DIRECTIVE:
Leave out all pictures. Return exactly the lines from the top of the material through the line containing "rahatsızlanarak yaşamını yitirdi.".

EXERCISE DATA:
----

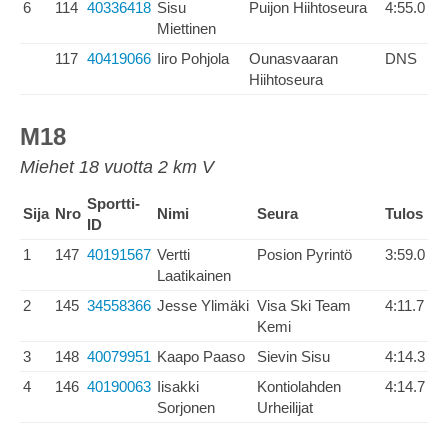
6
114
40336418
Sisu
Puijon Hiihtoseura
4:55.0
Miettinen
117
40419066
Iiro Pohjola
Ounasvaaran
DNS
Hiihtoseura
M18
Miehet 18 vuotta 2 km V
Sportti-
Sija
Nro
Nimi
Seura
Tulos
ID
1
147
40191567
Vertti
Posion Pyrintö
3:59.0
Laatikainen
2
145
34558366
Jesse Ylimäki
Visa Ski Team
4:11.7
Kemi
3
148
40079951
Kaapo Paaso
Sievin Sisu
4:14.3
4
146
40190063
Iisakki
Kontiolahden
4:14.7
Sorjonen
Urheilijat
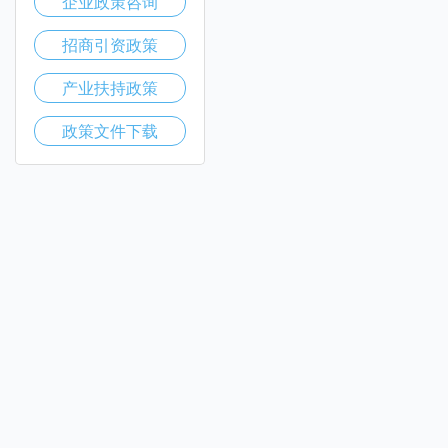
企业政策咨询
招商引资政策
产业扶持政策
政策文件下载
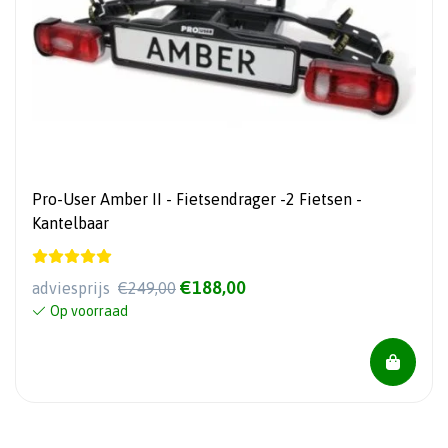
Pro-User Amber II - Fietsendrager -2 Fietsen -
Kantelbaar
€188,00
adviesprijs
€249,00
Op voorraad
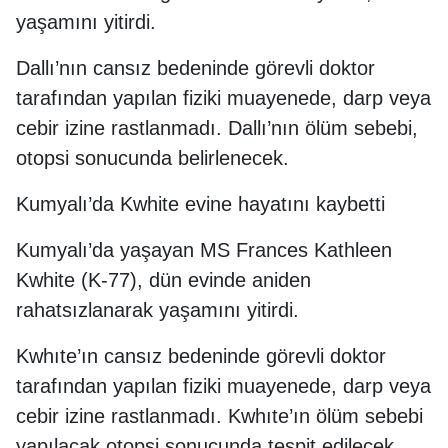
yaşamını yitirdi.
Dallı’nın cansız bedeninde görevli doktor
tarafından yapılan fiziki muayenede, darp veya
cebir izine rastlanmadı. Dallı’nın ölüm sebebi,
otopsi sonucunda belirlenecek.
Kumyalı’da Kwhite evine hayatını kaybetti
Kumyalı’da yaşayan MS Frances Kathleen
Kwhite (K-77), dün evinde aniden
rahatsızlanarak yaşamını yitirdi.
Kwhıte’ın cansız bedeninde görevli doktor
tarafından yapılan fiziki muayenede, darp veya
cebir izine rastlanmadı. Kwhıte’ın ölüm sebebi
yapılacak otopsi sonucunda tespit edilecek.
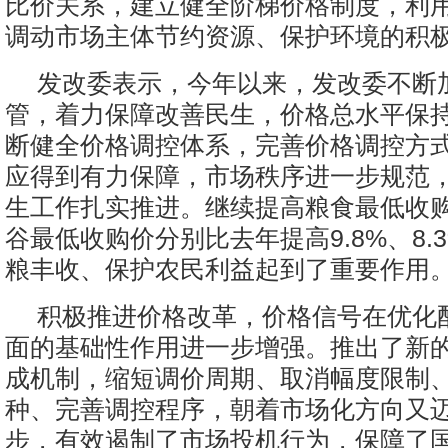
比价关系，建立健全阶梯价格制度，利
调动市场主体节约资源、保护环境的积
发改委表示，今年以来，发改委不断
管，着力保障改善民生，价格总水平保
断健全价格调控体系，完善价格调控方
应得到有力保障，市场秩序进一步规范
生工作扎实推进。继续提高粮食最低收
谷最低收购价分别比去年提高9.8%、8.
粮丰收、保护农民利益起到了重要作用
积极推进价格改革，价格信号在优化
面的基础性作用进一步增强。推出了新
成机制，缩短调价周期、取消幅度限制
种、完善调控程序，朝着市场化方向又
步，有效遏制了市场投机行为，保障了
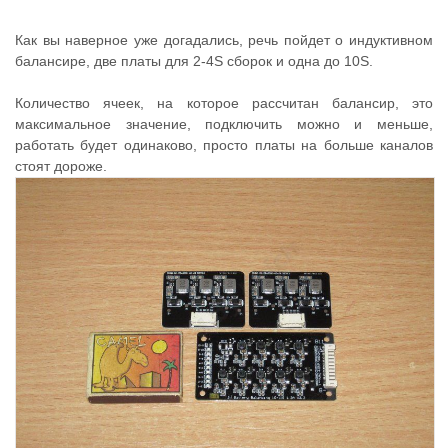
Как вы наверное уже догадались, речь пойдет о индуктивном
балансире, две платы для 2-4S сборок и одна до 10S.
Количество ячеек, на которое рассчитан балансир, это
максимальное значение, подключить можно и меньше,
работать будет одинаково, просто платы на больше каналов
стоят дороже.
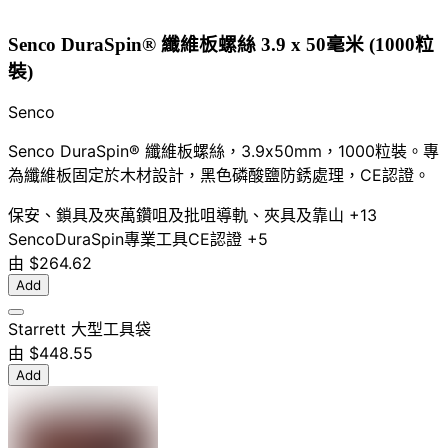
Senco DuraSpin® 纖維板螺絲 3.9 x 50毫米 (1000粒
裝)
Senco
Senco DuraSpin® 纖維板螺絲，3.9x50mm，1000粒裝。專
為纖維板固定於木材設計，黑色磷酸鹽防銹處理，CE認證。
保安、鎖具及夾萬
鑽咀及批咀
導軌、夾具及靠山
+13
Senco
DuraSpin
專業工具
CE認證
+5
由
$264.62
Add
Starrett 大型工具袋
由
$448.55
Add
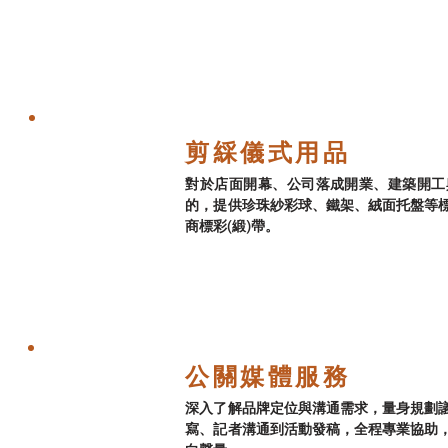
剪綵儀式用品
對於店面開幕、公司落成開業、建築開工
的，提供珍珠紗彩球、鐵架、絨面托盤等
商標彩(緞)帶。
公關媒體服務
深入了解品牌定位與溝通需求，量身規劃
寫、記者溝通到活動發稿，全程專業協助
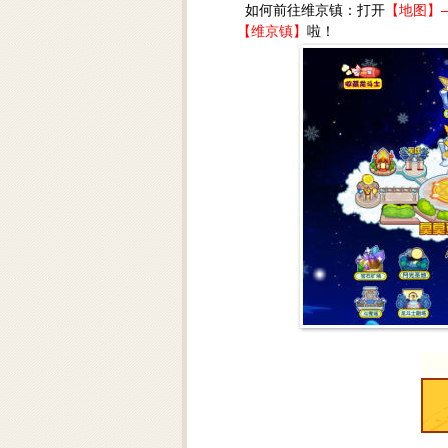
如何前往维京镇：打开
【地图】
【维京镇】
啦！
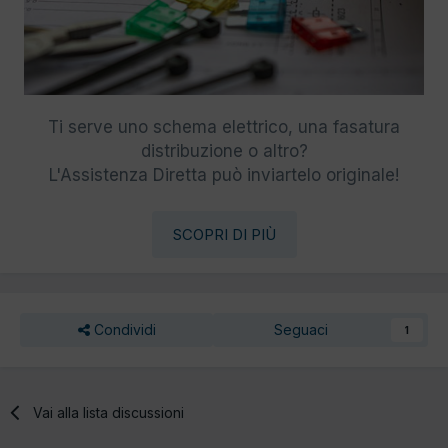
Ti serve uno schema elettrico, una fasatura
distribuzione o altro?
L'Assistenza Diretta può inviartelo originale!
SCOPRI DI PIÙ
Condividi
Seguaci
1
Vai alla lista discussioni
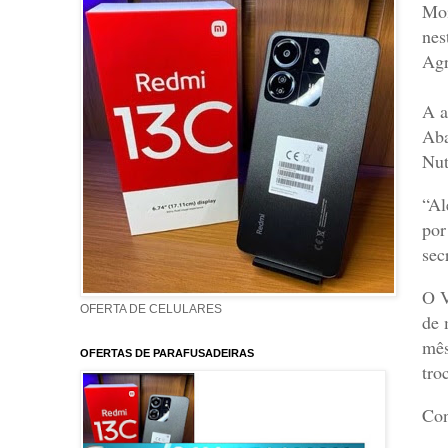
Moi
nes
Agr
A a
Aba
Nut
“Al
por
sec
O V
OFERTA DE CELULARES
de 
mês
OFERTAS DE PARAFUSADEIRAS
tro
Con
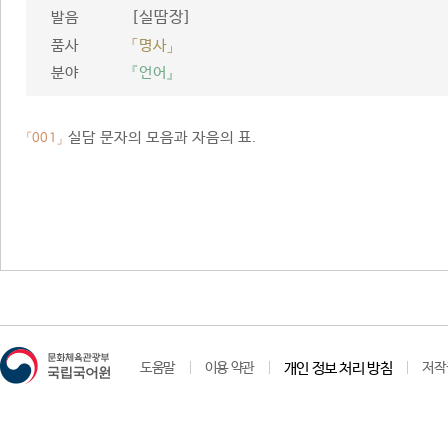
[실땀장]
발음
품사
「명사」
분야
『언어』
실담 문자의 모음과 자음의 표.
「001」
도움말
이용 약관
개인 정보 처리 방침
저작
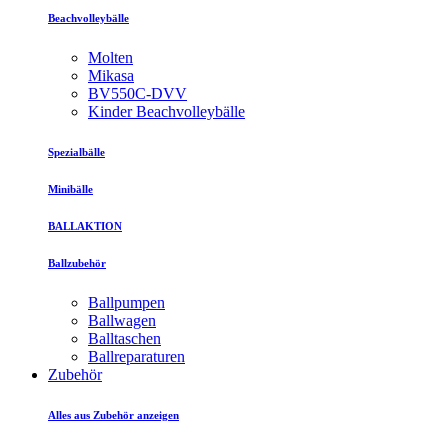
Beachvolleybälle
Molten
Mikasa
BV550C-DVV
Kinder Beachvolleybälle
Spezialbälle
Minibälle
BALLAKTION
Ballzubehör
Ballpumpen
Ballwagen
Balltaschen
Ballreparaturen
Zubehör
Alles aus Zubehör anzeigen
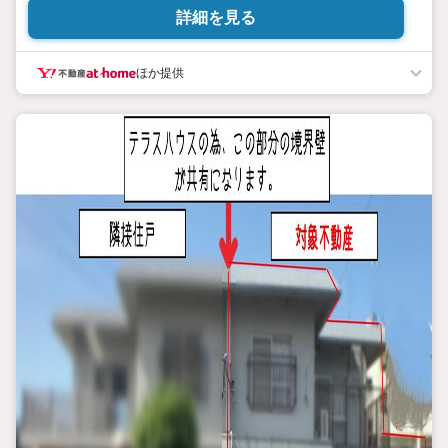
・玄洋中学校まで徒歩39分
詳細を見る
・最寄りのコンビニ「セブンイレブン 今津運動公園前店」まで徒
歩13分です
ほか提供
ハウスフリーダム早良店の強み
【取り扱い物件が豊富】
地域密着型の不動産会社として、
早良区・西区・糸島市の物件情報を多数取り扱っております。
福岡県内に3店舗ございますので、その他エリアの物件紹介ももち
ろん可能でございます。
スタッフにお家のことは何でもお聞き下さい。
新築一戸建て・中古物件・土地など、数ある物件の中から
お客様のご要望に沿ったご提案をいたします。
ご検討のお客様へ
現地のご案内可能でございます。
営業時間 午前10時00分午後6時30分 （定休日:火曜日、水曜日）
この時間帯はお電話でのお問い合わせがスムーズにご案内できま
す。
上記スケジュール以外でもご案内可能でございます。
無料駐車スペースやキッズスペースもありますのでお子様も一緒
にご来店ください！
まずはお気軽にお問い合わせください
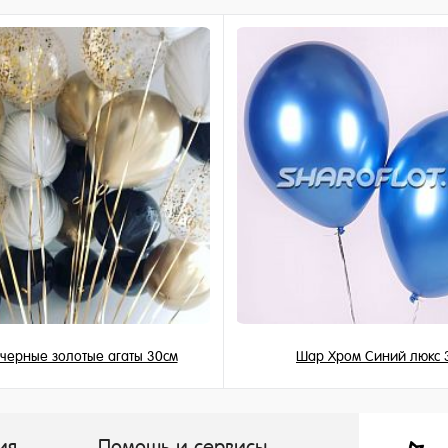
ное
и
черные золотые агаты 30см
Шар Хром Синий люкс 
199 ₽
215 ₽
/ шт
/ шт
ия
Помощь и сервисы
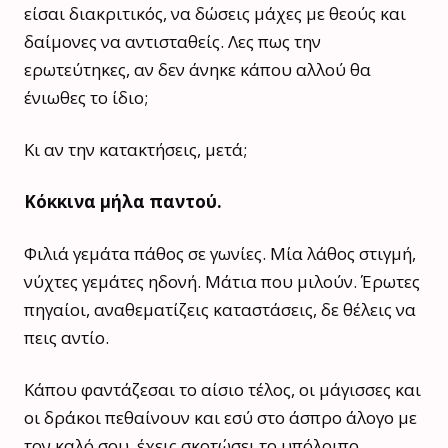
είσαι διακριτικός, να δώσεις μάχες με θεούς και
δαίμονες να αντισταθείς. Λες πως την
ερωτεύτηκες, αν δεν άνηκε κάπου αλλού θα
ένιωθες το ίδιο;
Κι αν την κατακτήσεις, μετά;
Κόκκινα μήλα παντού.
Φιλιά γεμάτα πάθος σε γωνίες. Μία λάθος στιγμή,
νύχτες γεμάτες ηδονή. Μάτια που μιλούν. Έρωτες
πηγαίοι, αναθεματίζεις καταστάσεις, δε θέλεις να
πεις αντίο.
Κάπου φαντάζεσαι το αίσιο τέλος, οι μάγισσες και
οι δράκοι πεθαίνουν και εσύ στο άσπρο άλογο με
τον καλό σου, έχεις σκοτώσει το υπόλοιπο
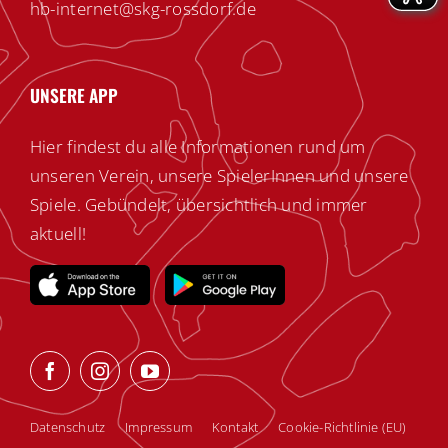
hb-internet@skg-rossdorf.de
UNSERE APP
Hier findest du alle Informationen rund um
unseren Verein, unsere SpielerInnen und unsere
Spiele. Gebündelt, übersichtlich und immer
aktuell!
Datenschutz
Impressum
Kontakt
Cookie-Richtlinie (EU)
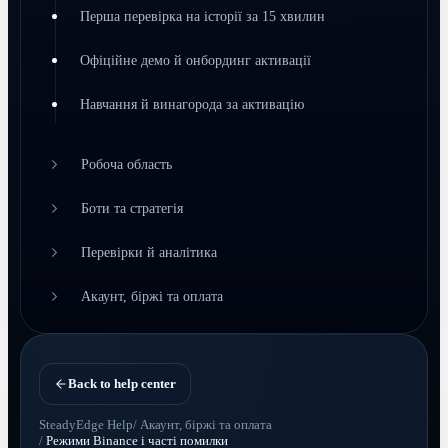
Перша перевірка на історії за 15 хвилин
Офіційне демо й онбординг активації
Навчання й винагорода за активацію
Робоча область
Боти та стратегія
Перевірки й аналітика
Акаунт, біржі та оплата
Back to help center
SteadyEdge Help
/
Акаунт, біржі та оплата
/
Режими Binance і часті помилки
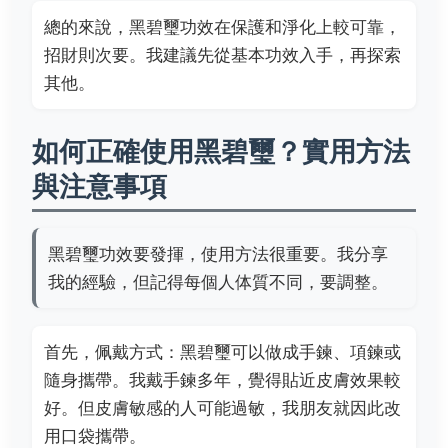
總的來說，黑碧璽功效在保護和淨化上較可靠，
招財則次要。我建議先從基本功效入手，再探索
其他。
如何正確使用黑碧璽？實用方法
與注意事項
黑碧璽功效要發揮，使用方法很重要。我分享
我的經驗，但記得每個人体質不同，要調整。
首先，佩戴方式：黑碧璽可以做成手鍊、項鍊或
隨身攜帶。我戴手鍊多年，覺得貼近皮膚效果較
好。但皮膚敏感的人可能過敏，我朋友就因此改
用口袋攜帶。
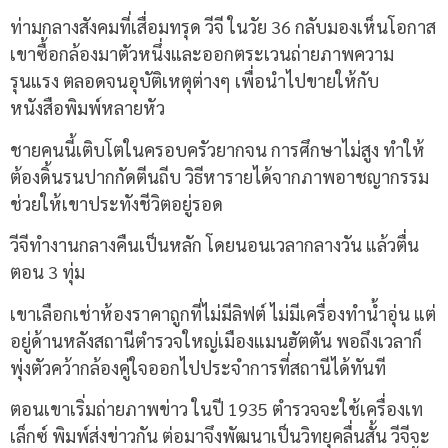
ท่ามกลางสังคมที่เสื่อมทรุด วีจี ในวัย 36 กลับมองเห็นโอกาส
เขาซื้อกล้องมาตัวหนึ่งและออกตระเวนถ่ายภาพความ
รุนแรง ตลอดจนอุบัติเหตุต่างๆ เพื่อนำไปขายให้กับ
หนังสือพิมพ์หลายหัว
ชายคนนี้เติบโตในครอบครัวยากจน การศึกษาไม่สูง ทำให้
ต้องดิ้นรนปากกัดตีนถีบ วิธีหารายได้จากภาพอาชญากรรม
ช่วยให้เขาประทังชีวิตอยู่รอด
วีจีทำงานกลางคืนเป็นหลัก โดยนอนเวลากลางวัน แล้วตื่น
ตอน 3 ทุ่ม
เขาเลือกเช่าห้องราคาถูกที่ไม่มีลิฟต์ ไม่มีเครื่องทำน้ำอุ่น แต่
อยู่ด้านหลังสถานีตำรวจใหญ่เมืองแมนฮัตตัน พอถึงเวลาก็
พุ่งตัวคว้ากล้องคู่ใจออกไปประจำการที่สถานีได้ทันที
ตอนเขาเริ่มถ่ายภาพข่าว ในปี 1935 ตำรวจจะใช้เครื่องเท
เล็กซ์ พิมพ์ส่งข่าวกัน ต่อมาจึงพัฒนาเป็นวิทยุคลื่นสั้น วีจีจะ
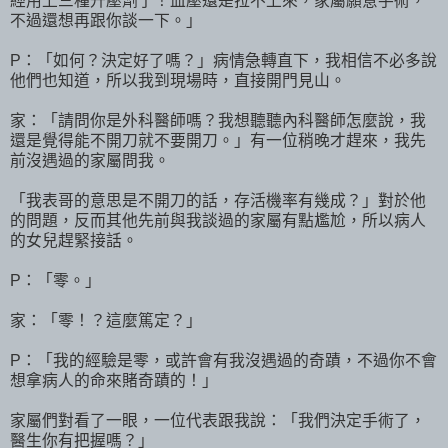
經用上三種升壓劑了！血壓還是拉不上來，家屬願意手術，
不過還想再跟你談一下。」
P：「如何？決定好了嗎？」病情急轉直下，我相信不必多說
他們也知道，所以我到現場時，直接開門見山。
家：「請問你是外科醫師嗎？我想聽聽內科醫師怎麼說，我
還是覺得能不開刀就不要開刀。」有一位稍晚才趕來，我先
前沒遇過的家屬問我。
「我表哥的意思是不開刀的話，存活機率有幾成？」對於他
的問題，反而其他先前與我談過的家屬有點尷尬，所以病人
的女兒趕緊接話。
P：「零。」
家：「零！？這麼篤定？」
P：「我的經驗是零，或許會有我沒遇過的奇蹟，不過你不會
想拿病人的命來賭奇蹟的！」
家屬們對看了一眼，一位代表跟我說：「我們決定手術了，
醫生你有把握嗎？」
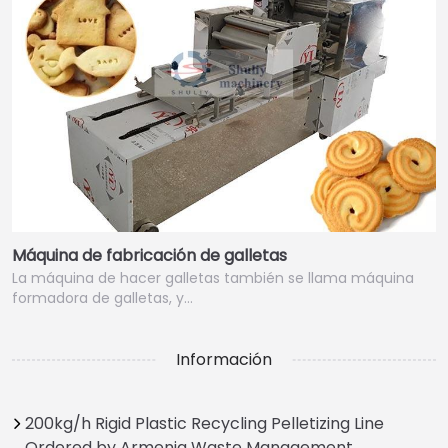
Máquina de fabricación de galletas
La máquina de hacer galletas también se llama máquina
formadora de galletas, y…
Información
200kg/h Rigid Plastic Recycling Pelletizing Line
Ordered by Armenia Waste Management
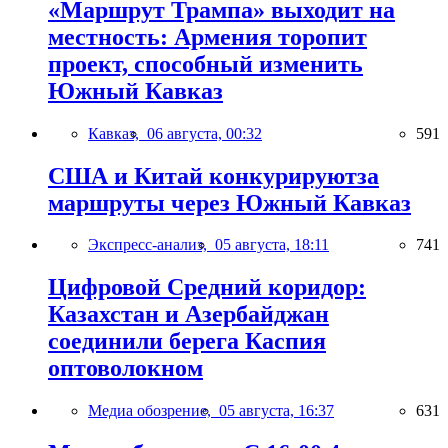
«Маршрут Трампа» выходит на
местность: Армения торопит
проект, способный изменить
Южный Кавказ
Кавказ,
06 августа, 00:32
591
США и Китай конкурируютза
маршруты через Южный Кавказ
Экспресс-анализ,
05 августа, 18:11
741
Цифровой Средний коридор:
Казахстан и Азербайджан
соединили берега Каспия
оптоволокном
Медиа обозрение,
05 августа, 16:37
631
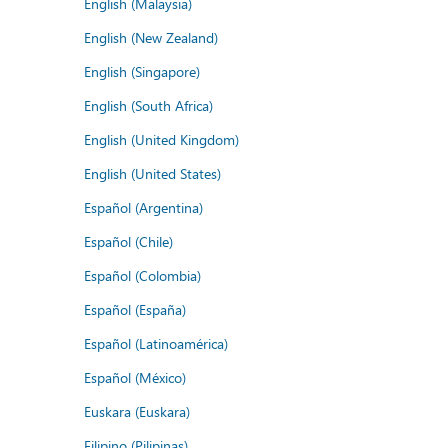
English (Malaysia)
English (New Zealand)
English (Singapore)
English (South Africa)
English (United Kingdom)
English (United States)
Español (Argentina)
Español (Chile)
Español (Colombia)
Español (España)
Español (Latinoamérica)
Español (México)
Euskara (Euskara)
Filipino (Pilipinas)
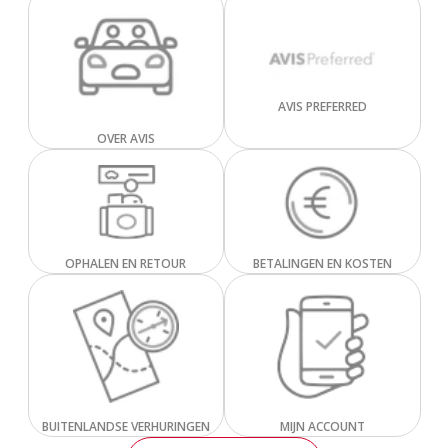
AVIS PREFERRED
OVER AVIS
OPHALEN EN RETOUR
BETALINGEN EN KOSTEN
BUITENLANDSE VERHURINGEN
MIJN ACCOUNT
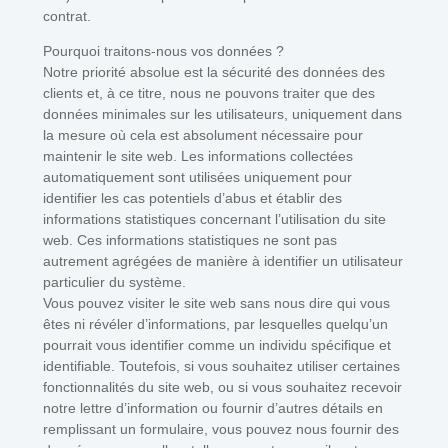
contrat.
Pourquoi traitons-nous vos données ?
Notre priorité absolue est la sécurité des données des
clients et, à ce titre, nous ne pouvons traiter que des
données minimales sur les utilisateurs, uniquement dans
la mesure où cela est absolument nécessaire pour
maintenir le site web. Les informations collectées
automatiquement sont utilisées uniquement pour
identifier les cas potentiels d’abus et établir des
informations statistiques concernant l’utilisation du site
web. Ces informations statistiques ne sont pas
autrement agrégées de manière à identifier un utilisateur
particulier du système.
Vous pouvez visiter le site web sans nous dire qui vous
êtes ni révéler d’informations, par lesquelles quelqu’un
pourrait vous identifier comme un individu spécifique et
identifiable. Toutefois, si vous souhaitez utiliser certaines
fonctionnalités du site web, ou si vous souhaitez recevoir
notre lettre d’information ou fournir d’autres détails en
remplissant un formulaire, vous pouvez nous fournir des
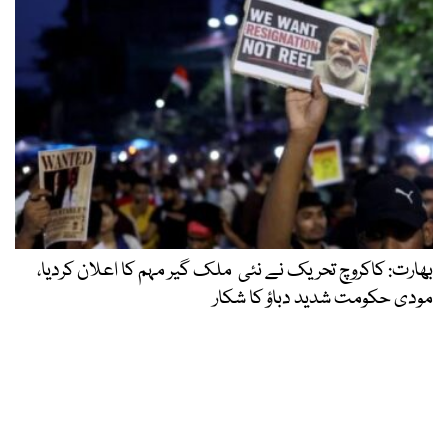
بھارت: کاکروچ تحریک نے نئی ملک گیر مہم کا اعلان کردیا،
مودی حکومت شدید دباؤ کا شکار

----

EXERCISE SOLUTION:
6
114
40336418
Sisu
Puijon Hiihtoseura
4:55.0
Miettinen
117
40419066
Iiro Pohjola
Ounasvaaran
DNS
Hiihtoseura
M18
Miehet 18 vuotta 2 km V
Sportti-
Sija
Nro
Nimi
Seura
Tulos
ID
1
147
40191567
Vertti
Posion Pyrintö
3:59.0
Laatikainen
2
145
34558366
Jesse Ylimäki
Visa Ski Team
4:11.7
Kemi
3
148
40079951
Kaapo Paaso
Sievin Sisu
4:14.3
4
146
40190063
Iisakki
Kontiolahden
4:14.7
Sorjonen
Urheilijat
企业政策咨询
招商引资政策
产业扶持政策
政策文件下载
Pro-User Amber II - Fietsendrager -2 Fietsen -
Kantelbaar
€188,00
adviesprijs
€249,00
Op voorraad
yaşamını yitirdi.
Dallı’nın cansız bedeninde görevli doktor
tarafından yapılan fiziki muayenede, darp veya
cebir izine rastlanmadı. Dallı’nın ölüm sebebi,
otopsi sonucunda belirlenecek.
Kumyalı’da Kwhite evine hayatını kaybetti
Kumyalı’da yaşayan MS Frances Kathleen
Kwhite (K-77), dün evinde aniden
rahatsızlanarak yaşamını yitirdi.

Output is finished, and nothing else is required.